-- Fragmento del documento --
>>>

Como se supo un poco más tarde –tras decirle a Juan Diego que su tío no moriría ahora de esa enfermedad—Juan Bernardino, que vivía en la vecina comunidad de Cuautitlán, recibió la visita de la Señora y de inmediato sanó. Esas frases de consuelo y abundancia, pronunciadas por la Virgen a Juan Diego en la colina del Tepeyac, han seguido resonando por casi cinco siglos en los oídos de sus fieles.

Hoy mismo, cuando la pandemia del coronavirus amenaza a todo el mundo, vale la pena recordar tanto la curación de Juan Bernardino como la no menos portentosa intervención de Santa María de Guadalupe en la tremenda epidemia del “matlazahuatl” (que quiere decir “erupción en forma de red” en náhuatl) que azotó México (capital de la Nueva España) y muchas ciudades cercanas entre septiembre de 1736 y abril de 1737.

<<<

-- Entradas proporcionadas --
>>>

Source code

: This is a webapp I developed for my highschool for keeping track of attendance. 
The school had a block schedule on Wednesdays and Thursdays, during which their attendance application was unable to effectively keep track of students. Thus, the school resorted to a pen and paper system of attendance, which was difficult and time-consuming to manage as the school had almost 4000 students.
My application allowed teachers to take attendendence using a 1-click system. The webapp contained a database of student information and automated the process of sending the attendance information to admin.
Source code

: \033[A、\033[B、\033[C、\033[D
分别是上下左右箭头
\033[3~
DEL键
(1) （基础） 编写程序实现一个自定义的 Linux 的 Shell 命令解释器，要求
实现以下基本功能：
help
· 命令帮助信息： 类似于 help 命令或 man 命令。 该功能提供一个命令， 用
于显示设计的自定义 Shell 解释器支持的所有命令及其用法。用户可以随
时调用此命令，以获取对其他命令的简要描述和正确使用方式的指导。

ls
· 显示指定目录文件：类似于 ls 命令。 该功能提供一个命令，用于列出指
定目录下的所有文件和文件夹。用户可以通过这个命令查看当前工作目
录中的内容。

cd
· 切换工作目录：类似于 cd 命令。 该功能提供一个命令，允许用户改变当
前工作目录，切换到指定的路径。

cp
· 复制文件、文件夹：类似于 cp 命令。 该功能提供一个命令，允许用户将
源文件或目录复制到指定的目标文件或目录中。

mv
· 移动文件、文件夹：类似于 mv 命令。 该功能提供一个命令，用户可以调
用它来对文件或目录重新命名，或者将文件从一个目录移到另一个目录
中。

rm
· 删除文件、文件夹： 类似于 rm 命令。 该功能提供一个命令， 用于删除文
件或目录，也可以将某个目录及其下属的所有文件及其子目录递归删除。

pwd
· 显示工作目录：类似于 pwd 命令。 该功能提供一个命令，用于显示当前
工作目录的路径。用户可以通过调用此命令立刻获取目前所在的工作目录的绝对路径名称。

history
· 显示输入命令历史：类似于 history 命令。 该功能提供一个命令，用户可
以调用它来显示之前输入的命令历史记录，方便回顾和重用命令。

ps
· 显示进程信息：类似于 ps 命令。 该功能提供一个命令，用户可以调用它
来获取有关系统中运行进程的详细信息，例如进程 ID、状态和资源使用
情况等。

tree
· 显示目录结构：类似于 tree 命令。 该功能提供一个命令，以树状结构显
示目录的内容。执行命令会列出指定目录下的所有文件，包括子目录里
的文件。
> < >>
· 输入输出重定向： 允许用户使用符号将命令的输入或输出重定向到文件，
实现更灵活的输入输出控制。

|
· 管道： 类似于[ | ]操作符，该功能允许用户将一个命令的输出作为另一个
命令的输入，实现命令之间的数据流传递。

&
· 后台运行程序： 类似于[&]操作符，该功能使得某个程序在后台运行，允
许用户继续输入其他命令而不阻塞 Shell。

<<<

-- Acciones requeridas --
A – Indica si cada enunciado concuerda con el fragmento sobre la Virgen de Guadalupe y responde sí o no, citando literalmente las palabras del fragmento que lo deciden: (i) Juan Bernardino vivía en Cuautitlán; (ii) la epidemia del matlazahuatl se extendió de septiembre de 1736 a abril de 1737; (iii) "matlazahuatl" significa "fiebre roja" en náhuatl.
B – Enumera todos los nombres propios de lugares que aparecen en el fragmento sobre la Virgen de Guadalupe.
C – Prolonga el fragmento sobre la Virgen de Guadalupe a partir de su última oración.
El listado no se necesita para este trabajo.

-- Resultados por tarea --
A –
(i) Sí: "Juan Bernardino, que vivía en la vecina comunidad de Cuautitlán".
(ii) Sí: "entre septiembre de 1736 y abril de 1737".
(iii) No: "que quiere decir “erupción en forma de red” en náhuatl".

B – Cuautitlán, Tepeyac, México, Nueva España.

C –
El “matlazahuatl” era una combinación de fiebre tifoidea y tifo o bien hepatitis epidérmica y tifo que –en ese entonces—era casi mortal por necesidad. Según los registros eclesiásticos de la época, tan solo en la Ciudad de México mató a 70,000 personas, la mayoría de ellos indígenas, gente muy pobre, y en los alrededores de México (Puebla, Toluca, Querétaro…) a 200,000 seres humanos.

El Cabildo de la Ciudad de México trató de contener la epidemia con todos los recursos disponibles en la primera mitad del siglo XVIII; recursos humanos limitados en médicos y medicinas y en métodos de curación, que casi siempre se reducían a sangrías y purgas, métodos que lo que hacían era rematar a los enfermos.

Los muertos se apilaban en las calles. Los camposantos estaban rebasados (tuvieron que habilitarse seis más en la capital) y terminando el año 1736 se aproximaba la época de secas, lo cual aumentaba el peligro de extenderse el virus que había comenzado en un obraje del pueblo de Tacuba.

A esas alturas, el “matlazahuatl” tocaba ya a todo el territorio central de Nueva España. La población estaba extenuada, la economía colapsada y la esperanza rota.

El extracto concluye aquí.